**YOUR INSTRUCTIONS**
Each line that includes the word "CrtYd" should be copied from the records.
GIVEN RECORDS Start Marker
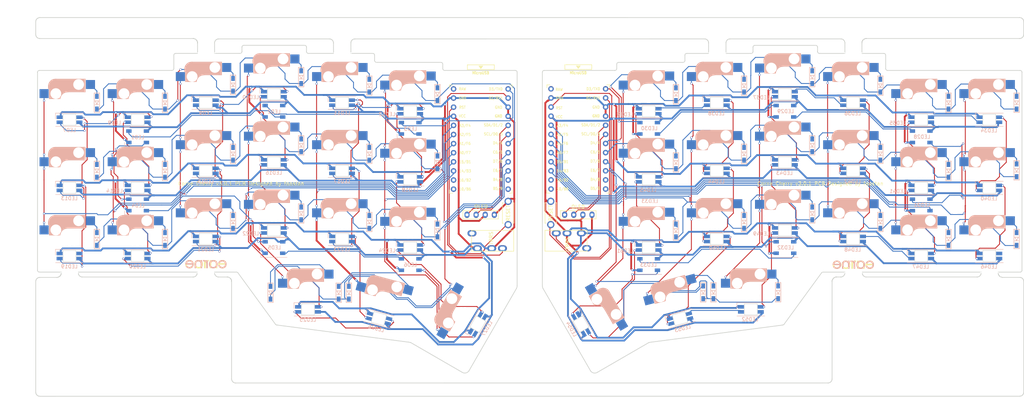
<source format=kicad_pcb>
(kicad_pcb (version 20221018) (generator pcbnew)

  (general
    (thickness 1.6)
  )

  (paper "A4")
  (title_block
    (title "Corne Cherry")
    (date "2020-09-28")
    (rev "3.0.1")
    (company "foostan")
  )

  (layers
    (0 "F.Cu" signal)
    (31 "B.Cu" signal)
    (32 "B.Adhes" user "B.Adhesive")
    (33 "F.Adhes" user "F.Adhesive")
    (34 "B.Paste" user)
    (35 "F.Paste" user)
    (36 "B.SilkS" user "B.Silkscreen")
    (37 "F.SilkS" user "F.Silkscreen")
    (38 "B.Mask" user)
    (39 "F.Mask" user)
    (40 "Dwgs.User" user "User.Drawings")
    (41 "Cmts.User" user "User.Comments")
    (42 "Eco1.User" user "User.Eco1")
    (43 "Eco2.User" user "User.Eco2")
    (44 "Edge.Cuts" user)
    (45 "Margin" user)
    (46 "B.CrtYd" user "B.Courtyard")
    (47 "F.CrtYd" user "F.Courtyard")
    (48 "B.Fab" user)
    (49 "F.Fab" user)
  )

  (setup
    (pad_to_mask_clearance 0.2)
    (aux_axis_origin 166.8645 95.15)
    (grid_origin 20.1075 73.78)
    (pcbplotparams
      (layerselection 0x00010f0_ffffffff)
      (plot_on_all_layers_selection 0x0000000_00000000)
      (disableapertmacros false)
      (usegerberextensions true)
      (usegerberattributes false)
      (usegerberadvancedattributes false)
      (creategerberjobfile false)
      (dashed_line_dash_ratio 12.000000)
      (dashed_line_gap_ratio 3.000000)
      (svgprecision 4)
      (plotframeref false)
      (viasonmask false)
      (mode 1)
      (useauxorigin false)
      (hpglpennumber 1)
      (hpglpenspeed 20)
      (hpglpendiameter 15.000000)
      (dxfpolygonmode true)
      (dxfimperialunits true)
      (dxfusepcbnewfont true)
      (psnegative false)
      (psa4output false)
      (plotreference true)
      (plotvalue true)
      (plotinvisibletext false)
      (sketchpadsonfab false)
      (subtractmaskfromsilk false)
      (outputformat 5)
      (mirror false)
      (drillshape 0)
      (scaleselection 1)
      (outputdirectory "./svg")
    )
  )

  (net 0 "")
  (net 1 "row0")
  (net 2 "Net-(D1-Pad2)")
  (net 3 "row1")
  (net 4 "Net-(D2-Pad2)")
  (net 5 "row2")
  (net 6 "Net-(D3-Pad2)")
  (net 7 "row3")
  (net 8 "Net-(D4-Pad2)")
  (net 9 "Net-(D5-Pad2)")
  (net 10 "Net-(D6-Pad2)")
  (net 11 "Net-(D7-Pad2)")
  (net 12 "Net-(D8-Pad2)")
  (net 13 "Net-(D9-Pad2)")
  (net 14 "Net-(D10-Pad2)")
  (net 15 "Net-(D11-Pad2)")
  (net 16 "Net-(D12-Pad2)")
  (net 17 "Net-(D13-Pad2)")
  (net 18 "Net-(D14-Pad2)")
  (net 19 "Net-(D15-Pad2)")
  (net 20 "Net-(D16-Pad2)")
  (net 21 "Net-(D17-Pad2)")
  (net 22 "Net-(D18-Pad2)")
  (net 23 "Net-(D19-Pad2)")
  (net 24 "Net-(D20-Pad2)")
  (net 25 "Net-(D21-Pad2)")
  (net 26 "GND")
  (net 27 "VCC")
  (net 28 "col0")
  (net 29 "col1")
  (net 30 "col2")
  (net 31 "col3")
  (net 32 "col4")
  (net 33 "col5")
  (net 34 "LED")
  (net 35 "data")
  (net 36 "reset")
  (net 37 "SCL")
  (net 38 "SDA")
  (net 39 "Net-(U1-Pad14)")
  (net 40 "Net-(U1-Pad13)")
  (net 41 "Net-(U1-Pad12)")
  (net 42 "Net-(U1-Pad11)")
  (net 43 "Net-(U1-Pad24)")
  (net 44 "Net-(D22-Pad2)")
  (net 45 "row0_r")
  (net 46 "Net-(D23-Pad2)")
  (net 47 "Net-(D24-Pad2)")
  (net 48 "Net-(D25-Pad2)")
  (net 49 "Net-(D26-Pad2)")
  (net 50 "Net-(D27-Pad2)")
  (net 51 "row1_r")
  (net 52 "Net-(D28-Pad2)")
  (net 53 "Net-(D29-Pad2)")
  (net 54 "Net-(D30-Pad2)")
  (net 55 "Net-(D31-Pad2)")
  (net 56 "Net-(D32-Pad2)")
  (net 57 "Net-(D33-Pad2)")
  (net 58 "row2_r")
  (net 59 "Net-(D34-Pad2)")
  (net 60 "Net-(D35-Pad2)")
  (net 61 "Net-(D36-Pad2)")
  (net 62 "Net-(D37-Pad2)")
  (net 63 "Net-(D38-Pad2)")
  (net 64 "Net-(D39-Pad2)")
  (net 65 "Net-(D40-Pad2)")
  (net 66 "row3_r")
  (net 67 "Net-(D41-Pad2)")
  (net 68 "Net-(D42-Pad2)")
  (net 69 "data_r")
  (net 70 "SDA_r")
  (net 71 "SCL_r")
  (net 72 "LED_r")
  (net 73 "reset_r")
  (net 74 "col0_r")
  (net 75 "col1_r")
  (net 76 "col2_r")
  (net 77 "col3_r")
  (net 78 "col4_r")
  (net 79 "col5_r")
  (net 80 "VDD")
  (net 81 "GNDA")
  (net 82 "Net-(LED1-Pad2)")
  (net 83 "Net-(LED1-Pad4)")
  (net 84 "Net-(LED2-Pad4)")
  (net 85 "Net-(LED10-Pad2)")
  (net 86 "Net-(LED11-Pad4)")
  (net 87 "Net-(LED13-Pad4)")
  (net 88 "Net-(LED14-Pad2)")
  (net 89 "Net-(LED15-Pad4)")
  (net 90 "Net-(LED10-Pad4)")
  (net 91 "Net-(LED11-Pad2)")
  (net 92 "Net-(LED12-Pad4)")
  (net 93 "Net-(LED13-Pad2)")
  (net 94 "Net-(LED14-Pad4)")
  (net 95 "Net-(LED16-Pad4)")
  (net 96 "Net-(LED17-Pad2)")
  (net 97 "Net-(LED18-Pad4)")
  (net 98 "Net-(LED22-Pad4)")
  (net 99 "Net-(LED24-Pad4)")
  (net 100 "Net-(LED25-Pad4)")
  (net 101 "Net-(LED27-Pad4)")
  (net 102 "Net-(LED28-Pad2)")
  (net 103 "Net-(LED29-Pad4)")
  (net 104 "Net-(LED32-Pad2)")
  (net 105 "Net-(LED34-Pad2)")
  (net 106 "Net-(LED35-Pad4)")
  (net 107 "Net-(LED37-Pad4)")
  (net 108 "Net-(LED38-Pad2)")
  (net 109 "Net-(LED39-Pad4)")
  (net 110 "Net-(LED4-Pad2)")
  (net 111 "Net-(LED5-Pad2)")
  (net 112 "Net-(LED7-Pad4)")
  (net 113 "Net-(LED15-Pad2)")
  (net 114 "Net-(LED20-Pad4)")
  (net 115 "Net-(LED23-Pad2)")
  (net 116 "Net-(LED28-Pad4)")
  (net 117 "Net-(LED31-Pad2)")
  (net 118 "Net-(LED33-Pad2)")
  (net 119 "Net-(LED40-Pad2)")
  (net 120 "Net-(LED41-Pad4)")
  (net 121 "Net-(LED42-Pad2)")
  (net 122 "Net-(LED43-Pad4)")
  (net 123 "Net-(LED44-Pad2)")
  (net 124 "Net-(LED45-Pad4)")
  (net 125 "Net-(LED47-Pad4)")
  (net 126 "Net-(LED49-Pad4)")
  (net 127 "Net-(LED50-Pad2)")
  (net 128 "Net-(LED51-Pad4)")
  (net 129 "Net-(LED52-Pad4)")
  (net 130 "Net-(LED34-Pad4)")
  (net 131 "Net-(LED36-Pad4)")
  (net 132 "Net-(LED36-Pad2)")
  (net 133 "Net-(LED38-Pad4)")
  (net 134 "Net-(U2-Pad11)")
  (net 135 "Net-(U2-Pad12)")
  (net 136 "Net-(U2-Pad13)")
  (net 137 "Net-(U2-Pad14)")
  (net 138 "Net-(U2-Pad24)")
  (net 139 "Net-(J1-PadA)")
  (net 140 "Net-(J3-PadA)")
  (net 141 "Net-(LED19-Pad2)")
  (net 142 "Net-(LED46-Pad2)")

  (footprint "kbd:MJ-4PP-9_1side" (layer "F.Cu") (at 144.1345 74.292 -90))

  (footprint "kbd:OLED_1side" (layer "F.Cu") (at 130.9485 67.028))

  (footprint "kbd:ResetSW_1side" (layer "F.Cu") (at 142.4245 66.531 -90))

  (footprint "kbd:CherryMX_Hotswap" (layer "F.Cu") (at 39.1075 35.78))

  (footprint "kbd:CherryMX_Hotswap" (layer "F.Cu") (at 58.1075 31.03))

  (footprint "kbd:CherryMX_Hotswap" (layer "F.Cu") (at 77.1075 28.655))

  (footprint "kbd:CherryMX_Hotswap" (layer "F.Cu") (at 96.1075 31.03))

  (footprint "kbd:CherryMX_Hotswap" (layer "F.Cu") (at 20.1075 54.78))

  (footprint "kbd:CherryMX_Hotswap" (layer "F.Cu") (at 39.1075 54.78))

  (footprint "kbd:CherryMX_Hotswap" (layer "F.Cu") (at 58.1075 50.03))

  (footprint "kbd:CherryMX_Hotswap" (layer "F.Cu") (at 77.1075 47.655))

  (footprint "kbd:CherryMX_Hotswap" (layer "F.Cu") (at 96.1075 50.03))

  (footprint "kbd:CherryMX_Hotswap" (layer "F.Cu") (at 115.1075 52.405))

  (footprint "kbd:CherryMX_Hotswap" (layer "F.Cu") (at 20.1075 73.78))

  (footprint "kbd:CherryMX_Hotswap" (layer "F.Cu") (at 39.1075 73.78))

  (footprint "kbd:CherryMX_Hotswap" (layer "F.Cu") (at 58.1075 69.03))

  (footprint "kbd:CherryMX_Hotswap" (layer "F.Cu") (at 77.1075 66.655))

  (footprint "kbd:CherryMX_Hotswap" (layer "F.Cu") (at 96.1075 69.03))

  (footprint "kbd:CherryMX_Hotswap" (layer "F.Cu") (at 115.1075 71.405))

  (footprint "kbd:CherryMX_Hotswap" (layer "F.Cu") (at 86.6075 88.655))

  (footprint "kbd:CherryMX_Hotswap" (layer "F.Cu") (at 107.6075 91.405 -15))

  (footprint "kbd:CherryMX_Hotswap_1.5u" (layer "F.Cu") (at 129.8575 95.155 60))

  (footprint "kbd:CherryMX_Hotswap_1.5u" (layer "F.Cu") (at 166.8645 95.15 -60))

  (footprint "kbd:MJ-4PP-9_1side" (layer "F.Cu") (at 152.5375 74.27 90))

  (footprint "kbd:OLED_1side" (layer "F.Cu") (at 158.1775 67.02))

  (footprint "kbd:ResetSW_1side" (layer "F.Cu") (at 154.3045 66.522 -90))

  (footprint "kbd:CherryMX_Hotswap" (layer "F.Cu") (at 219.6145 66.65))

  (footprint "kbd:CherryMX_Hotswap" (layer "F.Cu") (at 200.6145 69.025))

  (footprint "kbd:CherryMX_Hotswap" (layer "F.Cu") (at 181.6145 71.4))

  (footprint "kbd:CherryMX_Hotswap" (layer "F.Cu") (at 210.1145 88.65))

  (footprint "kbd:CherryMX_Hotswap" (layer "F.Cu") (at 189.1145 91.4 15))

  (footprint "kbd:CherryMX_Hotswap" (layer "F.Cu") (at 219.6145 28.65))

  (footprint "kbd:CherryMX_Hotswap" (layer "F.Cu") (at 200.6145 31.025))

  (footprint "kbd:CherryMX_Hotswap" (layer "F.Cu")
    (tstamp 00000000-0000-0000-0000-00005f186657)
    (at 276.6145 54.775)
    (path "/00000000-0000-0000-0000-00005c25f8e1")
    (attr through_hole)
    (fp_text reference "SW28" (at 7.1 8.2) (layer "F.SilkS") hide
        (effects (font (size 1 1) (thickness 0.15)))
      (tstamp 9fd430bb-bb1b-4839-b707-acb83e77126f)
    )
    (fp_text value "SW_PUSH" (at -4.8 8.3) (layer "F.Fab") hide
        (effects (font (size 1 1) (thickness 0.15)))
      (tstamp 0a8c05ae-3bab-4f5d-9dd8-502b8f33d673)
    )
    (fp_line (start -5.9 -4.7) (end -5.9 -3.95)
      (stroke (width 0.15) (type solid)) (layer "B.SilkS") (tstamp 4fd77e85-2729-4e04-8533-c087b7e5edf1))
    (fp_line (start -5.9 -3.95) (end -5.7 -3.95)
      (stroke (width 0.15) (type solid)) (layer "B.SilkS") (tstamp ef806732-4248-4e13-b121-2df4c8e5db7e))
    (fp_line (start -5.8 -4.05) (end -5.8 -4.7)
      (stroke (width 0.3) (type solid)) (layer "B.SilkS") (tstamp c913da2e-5178-4deb-b983-eb3435011216))
    (fp_line (start -5.65 -5.55) (end -5.65 -1.1)
      (stroke (width 0.15) (type solid)) (layer "B.SilkS") (tstam
... [1023675 chars truncated]
</source>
GIVEN RECORDS End Marker
**ANSWER SPACE**
    (46 "B.CrtYd" user "B.Courtyard")
    (47 "F.CrtYd" user "F.Courtyard")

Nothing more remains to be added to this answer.